Indirect

Leadership: Peer Communication

Dave Kinnear 1-On Leadership

Have you ever “disguised” your message when communicating with employees, team members and/or colleagues? Some leaders with whom I’ve worked do just that. They are indirect to a fault. For example, one of the managers I coached had a habit of leading a conversation intending to praise a peer with the caveat of “I don’t mean to embarrass you but you did a great job handling that conflict just now.” Or perhaps you have heard the “You’re not going to like this but . . .” and then a compliment issues forth. It’s like that country road where the destination is obscured by bends in a forest. Where are we going with this?

My coaching colleagues tell me it’s about the leader obfuscating the goal of ingratiating us. The leader is allowing us to appear modest in front of our peers. Yet it doesn’t add up, really. If the purpose is to make me feel better, why start out with a negative? Do you really think I’d be embarrassed to be complimented in front of my peers? If so, why not compliment me in private? Perhaps it is to make a point to others that my behavior is exemplary of what s/he expects from everyone. So the leader tries to soften the message by making it possible for me to say, “Aw, shucks – twernt nuthin’.”
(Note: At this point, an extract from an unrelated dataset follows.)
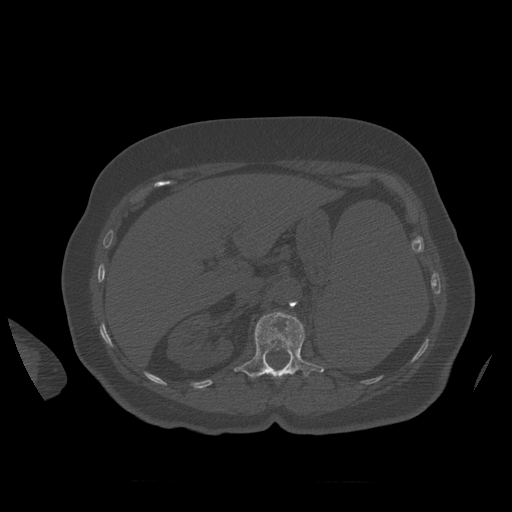
CT including the spine, one axial slice. Position 280 of 399 along the scan axis. 120 kVp. Bone window (W 1800 / L 400 HU). 1.25 mm slice thickness. 512 × 512 image matrix, field of view 404 × 404 mm. Patient age 81 years. Case-level facts recorded for this patient, not image findings: primary cancer: renal.
Annotated regions visible in this slice (semi-automatic segmentation, software-assisted and operator-edited):
- L1 vertebra: bounding box [x1, y1, x2, y2] px = [234, 312, 325, 379]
I find direct is almost always the best path in communications whether up the chain, laterally with my peers or to my team. I don’t have a problem with saying directly that I think you’ve done something noteworthy. I’m happy to simply state that “I really admire how you successfully managed that project.” Equally, I’d be direct and ask if you’d be willing to share with me what you did to ensure success rather than the more obtuse “How’d you do that?” comment I frequently hear.

Here’s another one from my own past. At one point, I worked closely with a pretty direct communicator. Yet, I only ever heard that he was “impressed by my work” from my peers. It seems that rather than tell me directly, this person preferred to let our colleagues know that he was impressed and figured I’d get the message through them. I did, but it always made me wonder why he couldn’t say that to me directly.

My observation is that the most effective leaders give praise openly and authentically and directly. They correct inappropriate actions or results behind close doors. In either case, they are always respectful of the inherent worth and dignity of the people with whom they work – regardless of their position on the organization chart.

How is your communication? Are you direct? Do you pay compliments without caveats? Will you let a peer know that you admire her/his work without worrying about having others think you’re “brown nosing”? My belief is that being direct pays off in almost all cases – as long as you are compassionate and authentic in your statements.